Balance Your Knowledge Base
2/ 5
Confidence: Medium  |  Weight: 15%  |  Weighted: 0.30
Query results, table names, and 3 sample rows per table flow into the LLM context via `get_table_info`/`run` with no labeling of retrieved row content as untrusted, so injected text in row data is indistinguishable from instructions; `max_string_length=300` truncation is a partial mitigation, not a trust boundary.
Implement Zero Trust
1/ 5
Confidence: High  |  Weight: 25%  |  Weighted: 0.25
`SQLDatabase.run` passes model-generated SQL straight into `text(command)` inside a committing `self._engine.begin()` transaction with no DML/DDL parser and no read-only enforcement — the only interposition is the LLM-based `sql_db_query_checker`, which checks for correctness, not for prohibited statement types.
Manage Your Supply Chain
2/ 5
Confidence: Medium  |  Weight: 15%  |  Weighted: 0.30
A `uv.lock` is committed and core deps are version-ranged (`langchain-core>=1.4.0,<2.0.0`), but `SQLAlchemy>=1.4.0,<3.0.0` is floor-pinned across two major versions in `pyproject.toml`, widening the resolved-version surface despite the lockfile.
Build an AI Red Team
1/ 5
Confidence: Medium  |  Weight: 15%  |  Weighted: 0.15
Unit tests exist for the SQL utilities and agent, but none are adversarial — `test_sql_database_run_update` actually exercises a successful `UPDATE` through `run()` rather than asserting that writes are rejected, confirming there is no test-driven enforcement of the read-only contract.
Monitor Continuously
1/ 5
Confidence: High  |  Weight: 15%  |  Weighted: 0.15
There are no `logging`/logger calls anywhere in `utilities/sql_database.py`, so executed SQL, errors (swallowed into return strings by `run_no_throw`), and tool invocations leave no durable audit trail; observability depends entirely on optional `verbose` console output and server-side DB logging the library does not configure.

Maturity Scoring Rubric

Every score above is based on this scale.
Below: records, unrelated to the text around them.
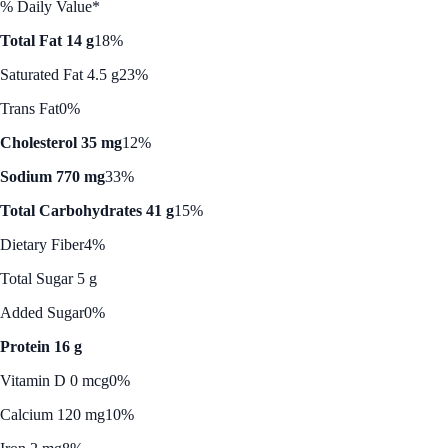
% Daily Value*
Total Fat 14 g
18%
Saturated Fat 4.5 g
23%
Trans Fat
0%
Cholesterol 35 mg
12%
Sodium 770 mg
33%
Total Carbohydrates 41 g
15%
Dietary Fiber
4%
Total Sugar 5 g
Added Sugar
0%
Protein 16 g
Vitamin D 0 mcg
0%
Calcium 120 mg
10%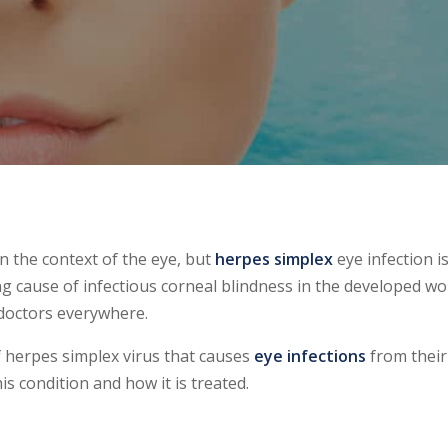
n the context of the eye, but
herpes simplex
eye infection i
ng cause of infectious corneal blindness in the developed wo
e doctors everywhere.
 herpes simplex virus that causes
eye infections
from their
s condition and how it is treated.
A score is a snapshot of observable posture — not a verdict on the people or team behind the system.

Score Label Meaning
5 Exemplary Best-in-class; automated, continuously tested, reference quality. Rarely achieved in shipping systems.
4 Strong Comprehensive controls, active management, minor gaps. Production-ready.
3 Established Documented controls consistently applied; known gaps accepted. A respectable baseline.
2 Partial Some controls exist but coverage is incomplete; key gaps remain.
1 Ad hoc Informal or inconsistent measures; relies on individual judgment.
0 Absent No evidence this category is addressed at all.
Weighting: the weighted overall above is the sum of each category's score × weight (the per-category weights are shown on each card). Zero Trust carries double weight by design; see the RAISE framework reference for the rationale.